Exercise material:
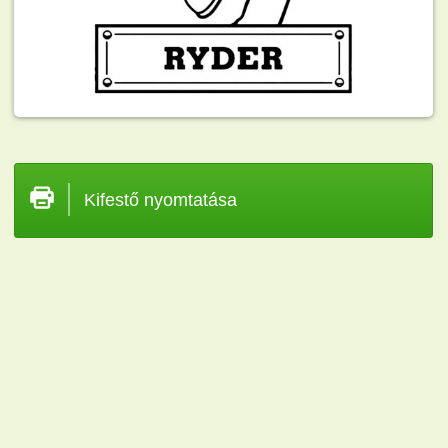
Kifestő nyomtatása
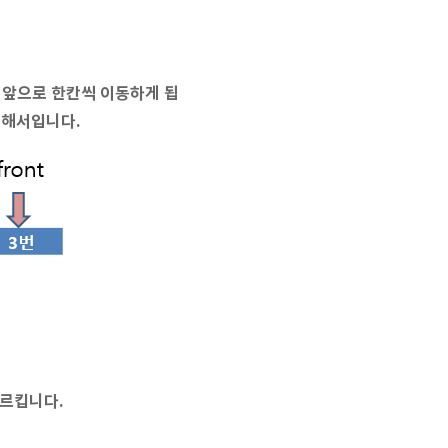
가 앞으로 한칸씩 이동하게 됩
위해서입니다.
가르킵니다.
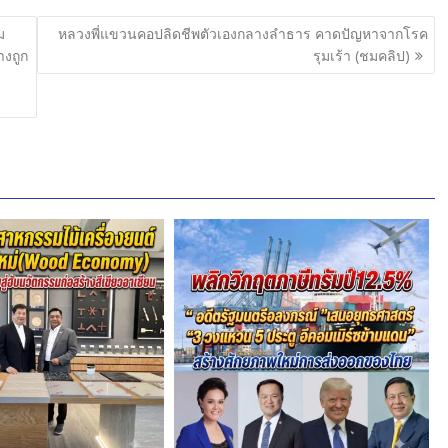
ม
หลวงพี่แขวนคอปลิดชีพตัวเองกลางลำธาร คาดปัญหาจากโรค
างถูก
รุมเร้า (ชมคลิป)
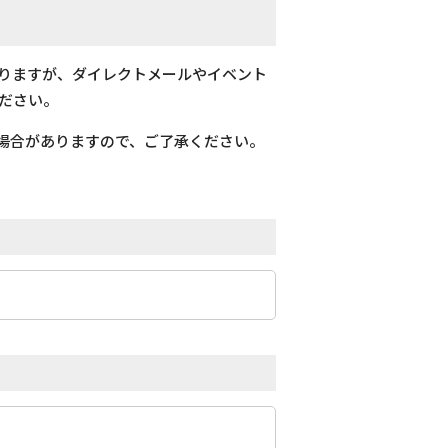
おりますが、ダイレクトメールやイベント
ださい。
場合がありますので、ご了承ください。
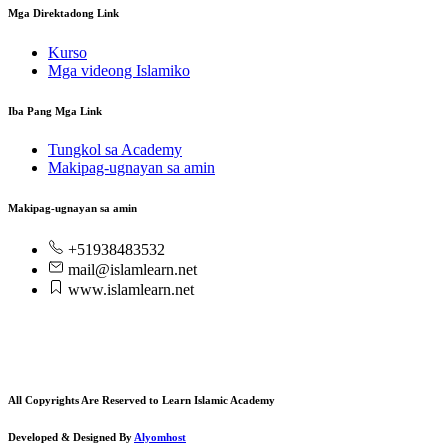
Mga Direktadong Link
Kurso
Mga videong Islamiko
Iba Pang Mga Link
Tungkol sa Academy
Makipag-ugnayan sa amin
Makipag-ugnayan sa amin
+51938483532
mail@islamlearn.net
www.islamlearn.net
All Copyrights Are Reserved to Learn Islamic Academy
Developed & Designed By
Alyomhost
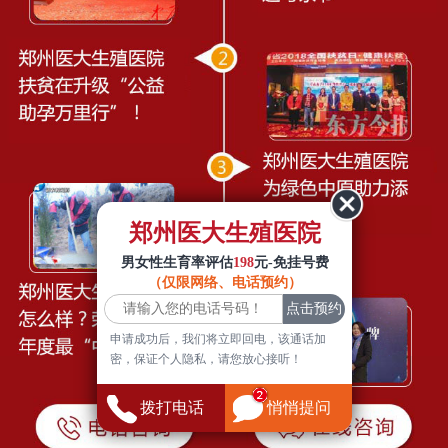
郑州医大生殖医院
男女性生育率评估
198
元-免挂号费
（仅限网络、电话预约）
申请成功后，我们将立即回电，该通话加
密，保证个人隐私，请您放心接听！
拨打电话
悄悄提问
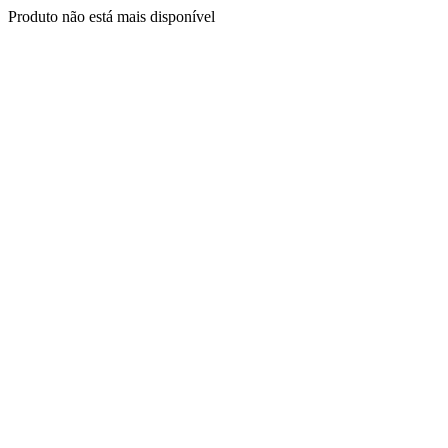
Produto não está mais disponível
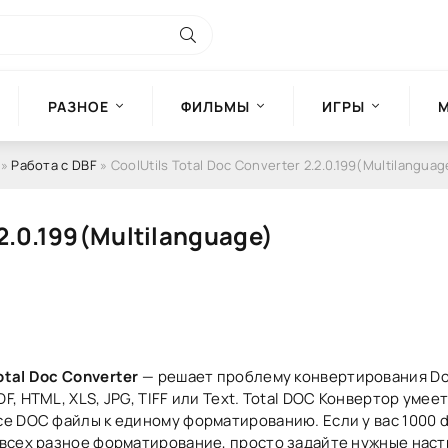
РАЗНОЕ
ФИЛЬМЫ
ИГРЫ
»
Работа с DBF
» CoolUtils Total Doc Converter 2.2.0.199(Multilanguag
.2.0.199(Multilanguage)
otal Doc Converter
— решает проблему конвертирования Do
DF, HTML, XLS, JPG, TIFF или Text. Total DOC Конвертор умее
се DOC файлы к единому форматированию. Если у вас 1000 
 всех разное форматирование, просто задайте нужные настр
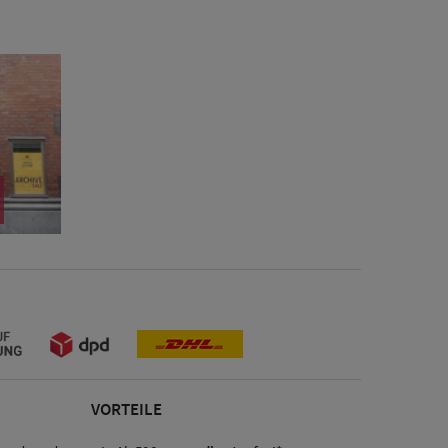
VORTEILE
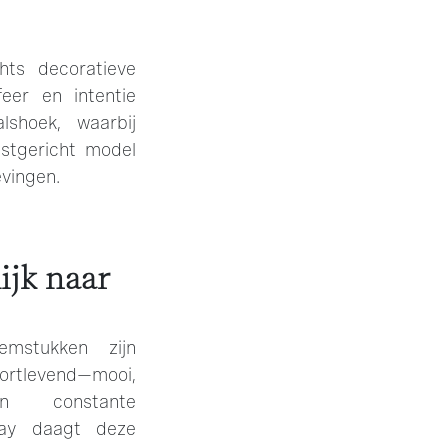
hts decoratieve
eer en intentie
shoek, waarbij
stgericht model
vingen.
ijk naar
oemstukken zijn
tlevend—mooi,
en constante
nay daagt deze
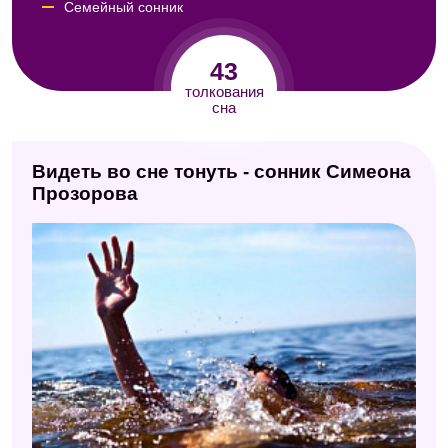
Семейный сонник
Сонник Юноны
43
Сонник ХХ века
толкования
сна
Сонник Юнга
Сонник Авеля
Видеть во сне тонуть - сонник Симеона
Сонник по алфавиту (Мельников)
Прозорова
Сонник Кассандры
Сонник Миллера
Сонник Лонго
Современный сонник
Психологический сонник
Модернистский сонник
Исламский сонник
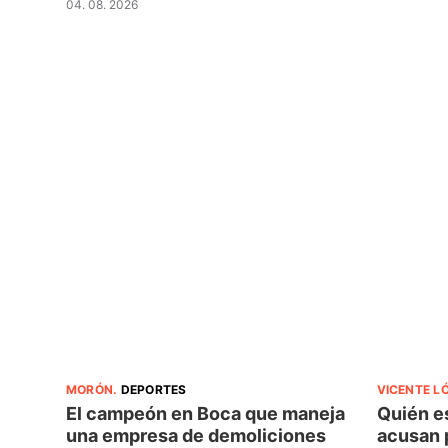
04. 08. 2026
MORÓN
.
DEPORTES
VICENTE L
El campeón en Boca que maneja
Quién e
una empresa de demoliciones
acusan 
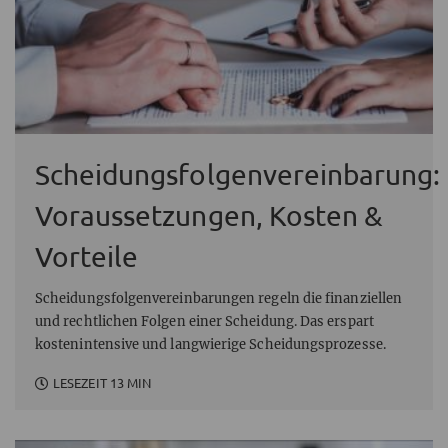
Scheidungsfolgenvereinbarung:
Voraussetzungen, Kosten &
Vorteile
Scheidungsfolgenvereinbarungen regeln die finanziellen
und rechtlichen Folgen einer Scheidung. Das erspart
kostenintensive und langwierige Scheidungsprozesse.
LESEZEIT 13 MIN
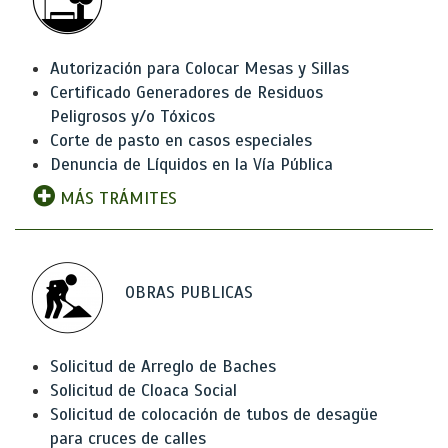
Autorización para Colocar Mesas y Sillas
Certificado Generadores de Residuos
Peligrosos y/o Tóxicos
Corte de pasto en casos especiales
Denuncia de Líquidos en la Vía Pública
MÁS TRÁMITES
OBRAS PUBLICAS
Solicitud de Arreglo de Baches
Solicitud de Cloaca Social
Solicitud de colocación de tubos de desagüe
para cruces de calles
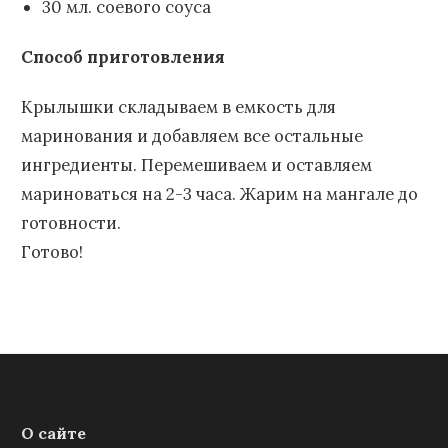
30 мл. соевого соуса
Способ приготовления
Крылышки складываем в емкость для
маринования и добавляем все остальные
ингредиенты. Перемешиваем и оставляем
мариноваться на 2-3 часа. Жарим на мангале до
готовности.
Готово!
О сайте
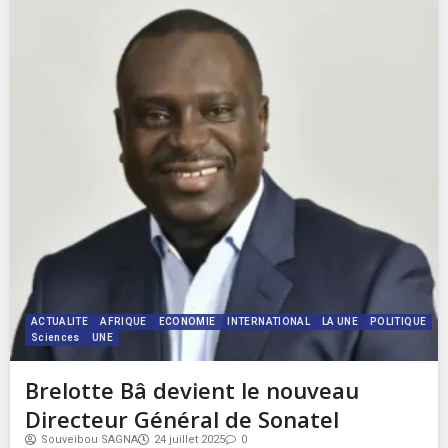
ACTUALITE
AFRIQUE
ECONOMIE
INTERNATIONAL
LA UNE
POLITIQUE
Sciences
UNE
Brelotte Bâ devient le nouveau
Directeur Général de Sonatel
Souveibou SAGNA
24 juillet 2025
0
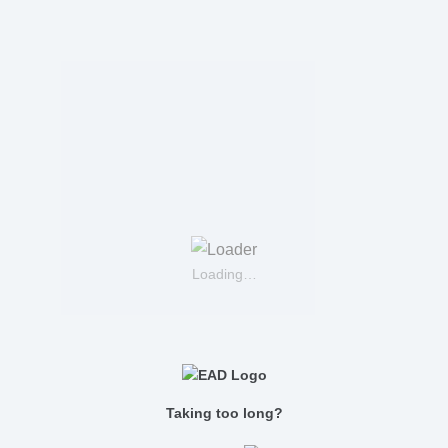
Loading…
Taking too long?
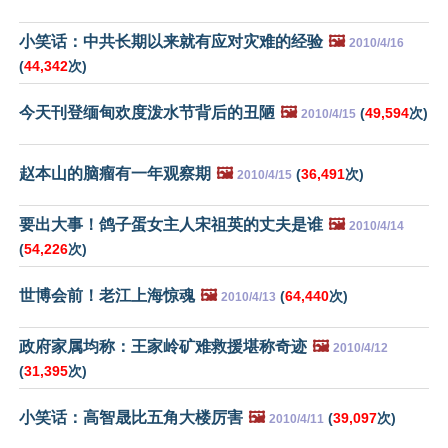
小笑话：中共长期以来就有应对灾难的经验
🖼️
2010/4/16
(
44,342
次)
今天刊登缅甸欢度泼水节背后的丑陋
🖼️
(
49,594
次)
2010/4/15
赵本山的脑瘤有一年观察期
🖼️
(
36,491
次)
2010/4/15
要出大事！鸽子蛋女主人宋祖英的丈夫是谁
🖼️
2010/4/14
(
54,226
次)
世博会前！老江上海惊魂
🖼️
(
64,440
次)
2010/4/13
政府家属均称：王家岭矿难救援堪称奇迹
🖼️
2010/4/12
(
31,395
次)
小笑话：高智晟比五角大楼厉害
🖼️
(
39,097
次)
2010/4/11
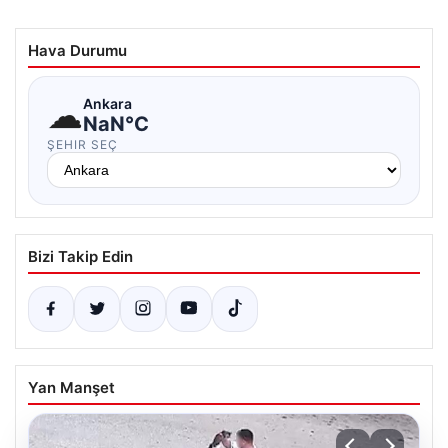
Hava Durumu
☁
Ankara
NaN°C
ŞEHIR SEÇ
Bizi Takip Edin
Yan Manşet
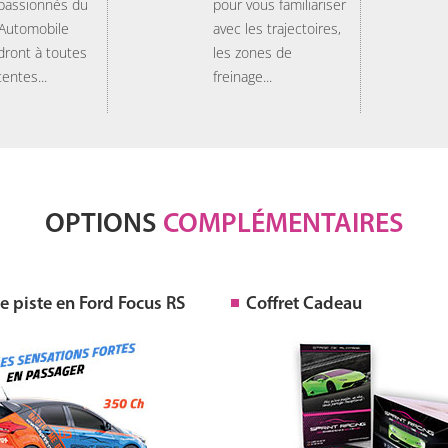
 passionnés du
pour vous familiariser
 Automobile
avec les trajectoires,
dront à toutes
les zones de
tentes...
freinage...
OPTIONS
COMPLÉMENTAIRES
 piste en Ford Focus RS
Coffret Cadeau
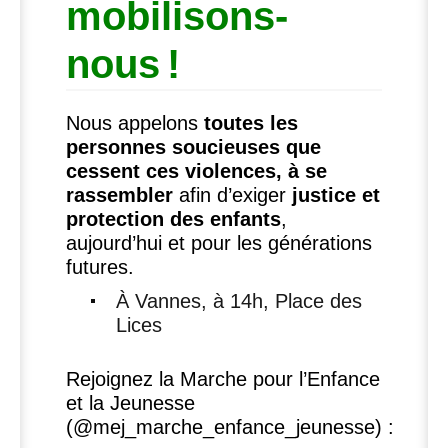
mobilisons-
nous
!
Nous appelons
toutes les
personnes soucieuses que
cessent ces violences, à se
rassembler
afin d’exiger
justice et
protection des enfants
,
aujourd’hui et pour les générations
futures.
À Vannes, à 14h, Place des
Lices
Rejoignez la Marche pour l’Enfance
et la Jeunesse
(@mej_marche_enfance_jeunesse) :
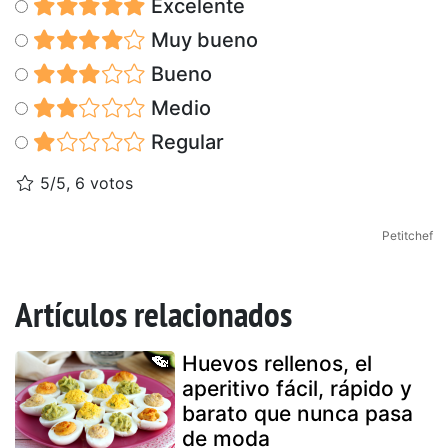
Excelente
Muy bueno
Bueno
Medio
Regular
5/5, 6 votos
Petitchef
Artículos relacionados
Huevos rellenos, el
aperitivo fácil, rápido y
barato que nunca pasa
de moda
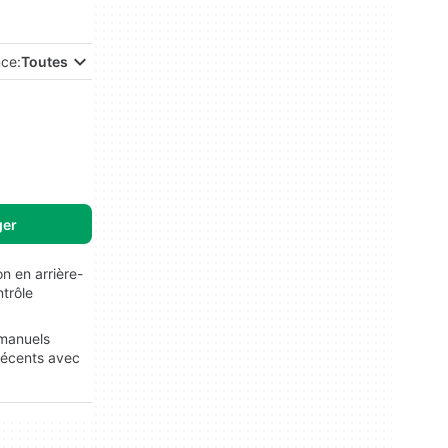
nce:
Toutes
ger
n en arrière-
ntrôle
 manuels
 récents avec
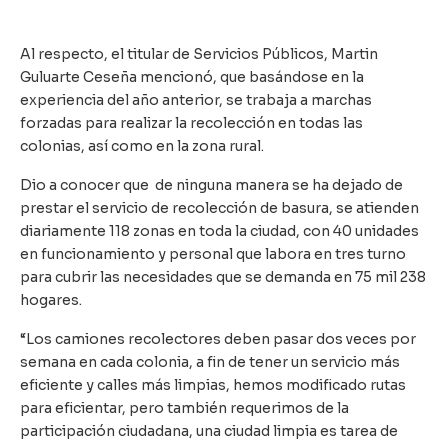
Al respecto, el titular de Servicios Públicos, Martin
Guluarte Ceseña mencionó, que basándose en la
experiencia del año anterior, se trabaja a marchas
forzadas para realizar la recolección en todas las
colonias, así como en la zona rural.
Dio a conocer que de ninguna manera se ha dejado de
prestar el servicio de recolección de basura, se atienden
diariamente 118 zonas en toda la ciudad, con 40 unidades
en funcionamiento y personal que labora en tres turno
para cubrir las necesidades que se demanda en 75 mil 238
hogares.
“Los camiones recolectores deben pasar dos veces por
semana en cada colonia, a fin de tener un servicio más
eficiente y calles más limpias, hemos modificado rutas
para eficientar, pero también requerimos de la
participación ciudadana, una ciudad limpia es tarea de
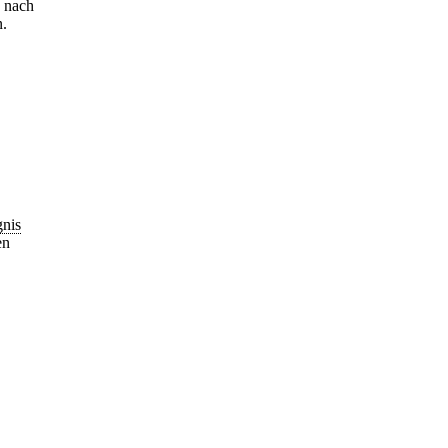
2 nach
n.
gnis
en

Exercise directions: Would you output the full listing exactly as it stands, minus the images?

Reply:
Kifestő nyomtatása
가 앞으로 한칸씩 이동하게 됩
위해서입니다.
가르킵니다.
ม
หลวงพี่แขวนคอปลิดชีพตัวเองกลางลำธาร คาดปัญหาจากโรค
างถูก
รุมเร้า (ชมคลิป)
おりますが、ダイレクトメールやイベント
ださい。
場合がありますので、ご了承ください。
Mga Direktadong Link
Kurso
Mga videong Islamiko
Iba Pang Mga Link
Tungkol sa Academy
Makipag-ugnayan sa amin
Makipag-ugnayan sa amin
+51938483532
mail@islamlearn.net
www.islamlearn.net
All Copyrights Are Reserved to Learn Islamic Academy
Developed & Designed By
Alyomhost
郑州医大生殖医院
男女性生育率评估
198
元-免挂号费
（仅限网络、电话预约）
申请成功后，我们将立即回电，该通话加
密，保证个人隐私，请您放心接听！
拨打电话
悄悄提问
Produto não está mais disponível
РАЗНОЕ
ФИЛЬМЫ
ИГРЫ
»
Работа с DBF
» CoolUtils Total Doc Converter 2.2.0.199(Multilanguag
.2.0.199(Multilanguage)
otal Doc Converter
— решает проблему конвертирования Do
DF, HTML, XLS, JPG, TIFF или Text. Total DOC Конвертор умее
се DOC файлы к единому форматированию. Если у вас 1000 
 всех разное форматирование, просто задайте нужные настр
VORTEILE
hts decoratieve
eer en intentie
shoek, waarbij
stgericht model
vingen.
ijk naar
oemstukken zijn
tlevend—mooi,
en constante
nay daagt deze
Семейный сонник
Сонник Юноны
43
Сонник ХХ века
толкования
сна
Сонник Юнга
Сонник Авеля
Видеть во сне тонуть - сонник Симеона
Сонник по алфавиту (Мельников)
Прозорова
Сонник Кассандры
Сонник Миллера
Сонник Лонго
Современный сонник
Психологический сонник
Модернистский сонник
Исламский сонник
04. 08. 2026
MORÓN
.
DEPORTES
VICENTE L
El campeón en Boca que maneja
Quién e
una empresa de demoliciones
acusan 
Scheidungsfolgenvereinbarung:
Voraussetzungen, Kosten &
Vorteile
Scheidungsfolgenvereinbarungen regeln die finanziellen
und rechtlichen Folgen einer Scheidung. Das erspart
kostenintensive und langwierige Scheidungsprozesse.
LESEZEIT 13 MIN
Autorización para Colocar Mesas y Sillas
Certificado Generadores de Residuos
Peligrosos y/o Tóxicos
Corte de pasto en casos especiales
Denuncia de Líquidos en la Vía Pública
MÁS TRÁMITES
OBRAS PUBLICAS
Solicitud de Arreglo de Baches
Solicitud de Cloaca Social
Solicitud de colocación de tubos de desagüe
para cruces de calles
30 мл. соевого соуса
Способ приготовления
Крылышки складываем в емкость для
маринования и добавляем все остальные
ингредиенты. Перемешиваем и оставляем
мариноваться на 2-3 часа. Жарим на мангале до
готовности.
Готово!
О сайте
ACTUALITE
AFRIQUE
ECONOMIE
INTERNATIONAL
LA UNE
POLITIQUE
Sciences
UNE
Brelotte Bâ devient le nouveau
Directeur Général de Sonatel
Souveibou SAGNA
24 juillet 2025
0
Loading…
Taking too long?
小笑话：中共长期以来就有应对灾难的经验
🖼️
2010/4/16
(
44,342
次)
今天刊登缅甸欢度泼水节背后的丑陋
🖼️
(
49,594
次)
2010/4/15
赵本山的脑瘤有一年观察期
🖼️
(
36,491
次)
2010/4/15
要出大事！鸽子蛋女主人宋祖英的丈夫是谁
🖼️
2010/4/14
(
54,226
次)
世博会前！老江上海惊魂
🖼️
(
64,440
次)
2010/4/13
政府家属均称：王家岭矿难救援堪称奇迹
🖼️
2010/4/12
(
31,395
次)
小笑话：高智晟比五角大楼厉害
🖼️
(
39,097
次)
2010/4/11
Hava Durumu
☁
Ankara
NaN°C
ŞEHIR SEÇ
Bizi Takip Edin
Yan Manşet
 passionnés du
pour vous familiariser
 Automobile
avec les trajectoires,
dront à toutes
les zones de
tentes...
freinage...
OPTIONS
COMPLÉMENTAIRES
 piste en Ford Focus RS
Coffret Cadeau
mobilisons-
nous
!
Nous appelons
toutes les
personnes soucieuses que
cessent ces violences, à se
rassembler
afin d’exiger
justice et
protection des enfants
,
aujourd’hui et pour les générations
futures.
À Vannes, à 14h, Place des
Lices
Rejoignez la Marche pour l’Enfance
et la Jeunesse
(@mej_marche_enfance_jeunesse) :
Excelente
Muy bueno
Bueno
Medio
Regular
5/5, 6 votos
Petitchef
Artículos relacionados
Huevos rellenos, el
aperitivo fácil, rápido y
barato que nunca pasa
de moda
nce:
Toutes
ger
n en arrière-
ntrôle
 manuels
 récents avec
Al respecto, el titular de Servicios Públicos, Martin
Guluarte Ceseña mencionó, que basándose en la
experiencia del año anterior, se trabaja a marchas
forzadas para realizar la recolección en todas las
colonias, así como en la zona rural.
Dio a conocer que de ninguna manera se ha dejado de
prestar el servicio de recolección de basura, se atienden
diariamente 118 zonas en toda la ciudad, con 40 unidades
en funcionamiento y personal que labora en tres turno
para cubrir las necesidades que se demanda en 75 mil 238
hogares.
“Los camiones recolectores deben pasar dos veces por
semana en cada colonia, a fin de tener un servicio más
eficiente y calles más limpias, hemos modificado rutas
para eficientar, pero también requerimos de la
participación ciudadana, una ciudad limpia es tarea de
2 nach
n.
gnis
en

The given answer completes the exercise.